◆ **Directions**
Transcribe the records in full.

◆ **Data for processing**
*** Begin section ***

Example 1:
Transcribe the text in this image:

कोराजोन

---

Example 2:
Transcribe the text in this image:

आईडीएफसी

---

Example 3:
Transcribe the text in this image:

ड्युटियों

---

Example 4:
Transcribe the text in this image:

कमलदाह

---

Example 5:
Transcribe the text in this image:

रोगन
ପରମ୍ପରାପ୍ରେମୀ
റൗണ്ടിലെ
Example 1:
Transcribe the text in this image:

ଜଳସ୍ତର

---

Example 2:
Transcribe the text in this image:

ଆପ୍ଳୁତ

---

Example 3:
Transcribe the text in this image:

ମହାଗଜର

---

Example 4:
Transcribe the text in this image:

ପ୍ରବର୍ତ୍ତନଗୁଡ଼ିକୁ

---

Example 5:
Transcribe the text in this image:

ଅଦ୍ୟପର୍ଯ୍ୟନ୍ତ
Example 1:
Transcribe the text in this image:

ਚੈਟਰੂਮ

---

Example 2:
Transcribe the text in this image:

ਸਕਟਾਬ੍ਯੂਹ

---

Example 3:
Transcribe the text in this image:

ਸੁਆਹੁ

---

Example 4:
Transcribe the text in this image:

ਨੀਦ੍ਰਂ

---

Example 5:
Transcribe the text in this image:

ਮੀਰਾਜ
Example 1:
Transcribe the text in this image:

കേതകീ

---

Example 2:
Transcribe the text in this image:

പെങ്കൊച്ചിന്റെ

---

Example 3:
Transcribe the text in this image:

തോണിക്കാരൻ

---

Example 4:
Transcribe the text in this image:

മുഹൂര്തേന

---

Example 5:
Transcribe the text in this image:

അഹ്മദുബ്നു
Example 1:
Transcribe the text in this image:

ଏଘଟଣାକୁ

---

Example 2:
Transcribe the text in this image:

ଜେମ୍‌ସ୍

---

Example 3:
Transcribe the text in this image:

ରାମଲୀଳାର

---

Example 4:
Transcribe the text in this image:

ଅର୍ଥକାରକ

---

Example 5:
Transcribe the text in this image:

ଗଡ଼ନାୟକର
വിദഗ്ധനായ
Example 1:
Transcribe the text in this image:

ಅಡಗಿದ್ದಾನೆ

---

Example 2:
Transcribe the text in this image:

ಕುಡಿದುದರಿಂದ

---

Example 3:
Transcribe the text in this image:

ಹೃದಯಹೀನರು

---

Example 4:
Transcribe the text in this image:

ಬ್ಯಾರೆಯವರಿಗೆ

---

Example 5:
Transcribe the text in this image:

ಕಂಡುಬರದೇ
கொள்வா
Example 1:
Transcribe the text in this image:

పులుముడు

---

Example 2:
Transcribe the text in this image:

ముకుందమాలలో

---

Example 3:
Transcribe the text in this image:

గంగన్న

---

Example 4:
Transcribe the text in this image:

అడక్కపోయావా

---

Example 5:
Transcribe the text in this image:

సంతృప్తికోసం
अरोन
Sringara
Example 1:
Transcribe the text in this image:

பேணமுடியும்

*** End section ***

◆ **Written response**
Example 1:
Transcribe the text in this image:

कोराजोन

---

Example 2:
Transcribe the text in this image:

आईडीएफसी

---

Example 3:
Transcribe the text in this image:

ड्युटियों

---

Example 4:
Transcribe the text in this image:

कमलदाह

---

Example 5:
Transcribe the text in this image:

रोगन
ପରମ୍ପରାପ୍ରେମୀ
റൗണ്ടിലെ
Example 1:
Transcribe the text in this image:

ଜଳସ୍ତର

---

Example 2:
Transcribe the text in this image:

ଆପ୍ଳୁତ

---

Example 3:
Transcribe the text in this image:

ମହାଗଜର

---

Example 4:
Transcribe the text in this image:

ପ୍ରବର୍ତ୍ତନଗୁଡ଼ିକୁ

---

Example 5:
Transcribe the text in this image:

ଅଦ୍ୟପର୍ଯ୍ୟନ୍ତ
Example 1:
Transcribe the text in this image:

ਚੈਟਰੂਮ

---

Example 2:
Transcribe the text in this image:

ਸਕਟਾਬ੍ਯੂਹ

---

Example 3:
Transcribe the text in this image:

ਸੁਆਹੁ

---

Example 4:
Transcribe the text in this image:

ਨੀਦ੍ਰਂ

---

Example 5:
Transcribe the text in this image:

ਮੀਰਾਜ
Example 1:
Transcribe the text in this image:

കേതകീ

---

Example 2:
Transcribe the text in this image:

പെങ്കൊച്ചിന്റെ

---

Example 3:
Transcribe the text in this image:

തോണിക്കാരൻ

---

Example 4:
Transcribe the text in this image:

മുഹൂര്തേന

---

Example 5:
Transcribe the text in this image:

അഹ്മദുബ്നു
Example 1:
Transcribe the text in this image:

ଏଘଟଣାକୁ

---

Example 2:
Transcribe the text in this image:

ଜେମ୍‌ସ୍

---

Example 3:
Transcribe the text in this image:

ରାମଲୀଳାର

---

Example 4:
Transcribe the text in this image:

ଅର୍ଥକାରକ

---

Example 5:
Transcribe the text in this image:

ଗଡ଼ନାୟକର
വിദഗ്ധനായ
Example 1:
Transcribe the text in this image:

ಅಡಗಿದ್ದಾನೆ

---

Example 2:
Transcribe the text in this image:

ಕುಡಿದುದರಿಂದ

---

Example 3:
Transcribe the text in this image:

ಹೃದಯಹೀನರು

---

Example 4:
Transcribe the text in this image:

ಬ್ಯಾರೆಯವರಿಗೆ

---

Example 5:
Transcribe the text in this image:

ಕಂಡುಬರದೇ
கொள்வா
Example 1:
Transcribe the text in this image:

పులుముడు

---

Example 2:
Transcribe the text in this image:

ముకుందమాలలో

---

Example 3:
Transcribe the text in this image:

గంగన్న

---

Example 4:
Transcribe the text in this image:

అడక్కపోయావా

---

Example 5:
Transcribe the text in this image:

సంతృప్తికోసం
अरोन
Sringara
Example 1:
Transcribe the text in this image:

பேணமுடியும்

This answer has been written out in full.